**SOURCE MATERIAL**
= = = = = = =
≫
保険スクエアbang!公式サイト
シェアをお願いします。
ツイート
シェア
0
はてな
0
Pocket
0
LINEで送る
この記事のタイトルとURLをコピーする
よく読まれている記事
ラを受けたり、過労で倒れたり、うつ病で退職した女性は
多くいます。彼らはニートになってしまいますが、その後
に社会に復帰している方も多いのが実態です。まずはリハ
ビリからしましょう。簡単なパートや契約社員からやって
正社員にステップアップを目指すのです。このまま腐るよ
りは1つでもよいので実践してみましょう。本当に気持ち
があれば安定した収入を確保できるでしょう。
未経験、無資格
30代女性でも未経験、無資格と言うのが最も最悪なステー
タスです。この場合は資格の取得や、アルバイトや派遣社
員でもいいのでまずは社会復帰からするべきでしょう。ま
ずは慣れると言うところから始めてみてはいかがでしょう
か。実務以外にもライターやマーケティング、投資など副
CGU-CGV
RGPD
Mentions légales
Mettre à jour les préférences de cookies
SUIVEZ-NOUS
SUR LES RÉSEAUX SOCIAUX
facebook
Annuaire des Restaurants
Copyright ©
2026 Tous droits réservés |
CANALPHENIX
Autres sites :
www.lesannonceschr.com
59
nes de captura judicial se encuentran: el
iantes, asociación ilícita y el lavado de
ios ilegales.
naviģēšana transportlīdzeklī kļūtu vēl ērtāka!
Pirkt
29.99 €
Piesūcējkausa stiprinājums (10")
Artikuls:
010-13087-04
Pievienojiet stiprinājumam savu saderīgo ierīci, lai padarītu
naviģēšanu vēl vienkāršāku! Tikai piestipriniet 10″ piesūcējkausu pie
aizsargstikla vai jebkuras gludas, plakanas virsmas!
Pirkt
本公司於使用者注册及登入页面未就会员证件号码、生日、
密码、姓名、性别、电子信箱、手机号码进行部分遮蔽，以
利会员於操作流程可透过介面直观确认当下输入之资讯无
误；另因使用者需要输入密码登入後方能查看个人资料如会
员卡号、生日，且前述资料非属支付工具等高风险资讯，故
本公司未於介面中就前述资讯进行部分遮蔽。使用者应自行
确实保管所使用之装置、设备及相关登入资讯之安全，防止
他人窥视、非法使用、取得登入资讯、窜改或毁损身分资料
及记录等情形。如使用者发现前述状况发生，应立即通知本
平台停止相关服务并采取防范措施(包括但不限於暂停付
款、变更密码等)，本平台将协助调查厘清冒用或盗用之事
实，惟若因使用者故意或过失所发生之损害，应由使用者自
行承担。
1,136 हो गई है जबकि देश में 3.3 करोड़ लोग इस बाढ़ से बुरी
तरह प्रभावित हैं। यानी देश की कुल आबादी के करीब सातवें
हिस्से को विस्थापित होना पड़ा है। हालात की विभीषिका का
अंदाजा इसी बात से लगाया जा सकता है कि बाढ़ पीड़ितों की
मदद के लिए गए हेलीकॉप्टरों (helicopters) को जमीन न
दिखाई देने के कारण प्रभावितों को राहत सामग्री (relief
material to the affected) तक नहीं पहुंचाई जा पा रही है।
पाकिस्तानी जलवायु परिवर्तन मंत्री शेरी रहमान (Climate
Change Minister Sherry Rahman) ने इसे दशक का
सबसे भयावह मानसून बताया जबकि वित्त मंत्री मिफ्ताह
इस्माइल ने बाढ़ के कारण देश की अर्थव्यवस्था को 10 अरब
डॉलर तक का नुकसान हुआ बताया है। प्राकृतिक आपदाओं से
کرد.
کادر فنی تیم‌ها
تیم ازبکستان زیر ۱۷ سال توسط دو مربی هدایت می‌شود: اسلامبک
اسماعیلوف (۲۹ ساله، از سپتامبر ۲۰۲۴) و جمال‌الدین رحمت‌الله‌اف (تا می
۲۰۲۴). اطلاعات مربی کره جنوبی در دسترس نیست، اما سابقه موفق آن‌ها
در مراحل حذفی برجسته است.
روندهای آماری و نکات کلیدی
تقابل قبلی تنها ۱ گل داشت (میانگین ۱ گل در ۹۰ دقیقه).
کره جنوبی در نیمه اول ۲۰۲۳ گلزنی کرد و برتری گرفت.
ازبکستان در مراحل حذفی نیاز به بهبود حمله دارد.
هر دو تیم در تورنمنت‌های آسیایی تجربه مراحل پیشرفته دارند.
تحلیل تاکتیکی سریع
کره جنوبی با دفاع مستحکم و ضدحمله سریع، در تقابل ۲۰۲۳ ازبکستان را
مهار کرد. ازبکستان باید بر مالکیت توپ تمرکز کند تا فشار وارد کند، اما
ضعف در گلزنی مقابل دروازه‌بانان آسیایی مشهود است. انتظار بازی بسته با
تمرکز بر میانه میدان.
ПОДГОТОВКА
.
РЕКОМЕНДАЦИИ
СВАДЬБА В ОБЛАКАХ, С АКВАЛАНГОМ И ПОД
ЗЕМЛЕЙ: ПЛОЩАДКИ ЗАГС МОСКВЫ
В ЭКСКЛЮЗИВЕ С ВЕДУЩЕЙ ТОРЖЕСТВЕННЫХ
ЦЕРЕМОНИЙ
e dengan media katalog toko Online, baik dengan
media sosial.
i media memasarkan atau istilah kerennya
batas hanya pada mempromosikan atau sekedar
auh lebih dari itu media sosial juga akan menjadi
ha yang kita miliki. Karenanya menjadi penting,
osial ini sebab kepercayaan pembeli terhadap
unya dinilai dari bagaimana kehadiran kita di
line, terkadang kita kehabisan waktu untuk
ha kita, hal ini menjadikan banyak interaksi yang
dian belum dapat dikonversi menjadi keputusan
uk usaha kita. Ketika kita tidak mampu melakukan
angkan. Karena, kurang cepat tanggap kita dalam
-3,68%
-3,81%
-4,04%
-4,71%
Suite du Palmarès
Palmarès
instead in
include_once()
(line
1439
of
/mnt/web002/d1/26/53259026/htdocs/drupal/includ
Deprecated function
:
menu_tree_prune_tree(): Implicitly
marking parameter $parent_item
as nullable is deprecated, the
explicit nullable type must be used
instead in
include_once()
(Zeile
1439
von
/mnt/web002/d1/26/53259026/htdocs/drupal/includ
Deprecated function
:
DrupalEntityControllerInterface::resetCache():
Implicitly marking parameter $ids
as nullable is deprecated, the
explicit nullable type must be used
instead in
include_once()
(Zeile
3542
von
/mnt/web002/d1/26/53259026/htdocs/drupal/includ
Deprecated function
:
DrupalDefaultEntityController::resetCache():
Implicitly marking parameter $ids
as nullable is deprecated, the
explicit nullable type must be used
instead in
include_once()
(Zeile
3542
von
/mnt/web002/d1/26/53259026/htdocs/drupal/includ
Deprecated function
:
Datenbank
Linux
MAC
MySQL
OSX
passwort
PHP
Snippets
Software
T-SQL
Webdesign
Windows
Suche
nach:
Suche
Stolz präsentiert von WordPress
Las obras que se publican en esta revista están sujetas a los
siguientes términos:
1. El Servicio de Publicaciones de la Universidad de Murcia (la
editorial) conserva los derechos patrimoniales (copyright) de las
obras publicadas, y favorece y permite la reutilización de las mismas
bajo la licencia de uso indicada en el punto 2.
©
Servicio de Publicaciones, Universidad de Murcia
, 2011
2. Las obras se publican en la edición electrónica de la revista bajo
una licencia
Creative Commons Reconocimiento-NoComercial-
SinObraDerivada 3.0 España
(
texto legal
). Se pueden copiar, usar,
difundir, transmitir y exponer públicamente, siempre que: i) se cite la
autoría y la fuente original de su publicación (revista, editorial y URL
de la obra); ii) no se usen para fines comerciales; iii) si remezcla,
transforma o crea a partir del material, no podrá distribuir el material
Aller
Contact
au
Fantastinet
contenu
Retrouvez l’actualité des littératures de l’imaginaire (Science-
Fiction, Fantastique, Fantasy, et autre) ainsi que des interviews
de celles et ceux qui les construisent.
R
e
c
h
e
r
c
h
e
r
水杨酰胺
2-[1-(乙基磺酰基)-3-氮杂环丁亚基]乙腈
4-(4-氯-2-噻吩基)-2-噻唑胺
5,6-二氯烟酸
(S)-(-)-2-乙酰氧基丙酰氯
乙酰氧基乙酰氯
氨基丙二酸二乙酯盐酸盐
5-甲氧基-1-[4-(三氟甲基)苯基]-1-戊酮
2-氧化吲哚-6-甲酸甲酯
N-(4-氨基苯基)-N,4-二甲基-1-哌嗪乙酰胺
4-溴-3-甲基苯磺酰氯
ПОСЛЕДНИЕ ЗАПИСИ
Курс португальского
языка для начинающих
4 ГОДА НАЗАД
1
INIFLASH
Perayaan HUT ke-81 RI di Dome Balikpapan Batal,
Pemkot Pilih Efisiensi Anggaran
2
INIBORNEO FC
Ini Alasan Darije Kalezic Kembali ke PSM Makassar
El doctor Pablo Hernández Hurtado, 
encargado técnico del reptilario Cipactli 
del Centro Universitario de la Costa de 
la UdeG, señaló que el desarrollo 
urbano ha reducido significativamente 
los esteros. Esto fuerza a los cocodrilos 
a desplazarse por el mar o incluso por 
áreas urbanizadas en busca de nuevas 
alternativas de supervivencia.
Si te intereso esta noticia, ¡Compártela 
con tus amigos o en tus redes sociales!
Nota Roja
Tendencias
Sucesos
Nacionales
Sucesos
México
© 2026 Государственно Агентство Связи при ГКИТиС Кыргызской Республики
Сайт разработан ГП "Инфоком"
= = = = = = =
Write out the listing from its first line through the line that contains "利会员於操作流程可透过介面直观确认当下输入之资讯无", keeping each line exactly as it appears.

≫
保険スクエアbang!公式サイト
シェアをお願いします。
ツイート
シェア
0
はてな
0
Pocket
0
LINEで送る
この記事のタイトルとURLをコピーする
よく読まれている記事
ラを受けたり、過労で倒れたり、うつ病で退職した女性は
多くいます。彼らはニートになってしまいますが、その後
に社会に復帰している方も多いのが実態です。まずはリハ
ビリからしましょう。簡単なパートや契約社員からやって
正社員にステップアップを目指すのです。このまま腐るよ
りは1つでもよいので実践してみましょう。本当に気持ち
があれば安定した収入を確保できるでしょう。
未経験、無資格
30代女性でも未経験、無資格と言うのが最も最悪なステー
タスです。この場合は資格の取得や、アルバイトや派遣社
員でもいいのでまずは社会復帰からするべきでしょう。ま
ずは慣れると言うところから始めてみてはいかがでしょう
か。実務以外にもライターやマーケティング、投資など副
CGU-CGV
RGPD
Mentions légales
Mettre à jour les préférences de cookies
SUIVEZ-NOUS
SUR LES RÉSEAUX SOCIAUX
facebook
Annuaire des Restaurants
Copyright ©
2026 Tous droits réservés |
CANALPHENIX
Autres sites :
www.lesannonceschr.com
59
nes de captura judicial se encuentran: el
iantes, asociación ilícita y el lavado de
ios ilegales.
naviģēšana transportlīdzeklī kļūtu vēl ērtāka!
Pirkt
29.99 €
Piesūcējkausa stiprinājums (10")
Artikuls:
010-13087-04
Pievienojiet stiprinājumam savu saderīgo ierīci, lai padarītu
naviģēšanu vēl vienkāršāku! Tikai piestipriniet 10″ piesūcējkausu pie
aizsargstikla vai jebkuras gludas, plakanas virsmas!
Pirkt
本公司於使用者注册及登入页面未就会员证件号码、生日、
密码、姓名、性别、电子信箱、手机号码进行部分遮蔽，以
利会员於操作流程可透过介面直观确认当下输入之资讯无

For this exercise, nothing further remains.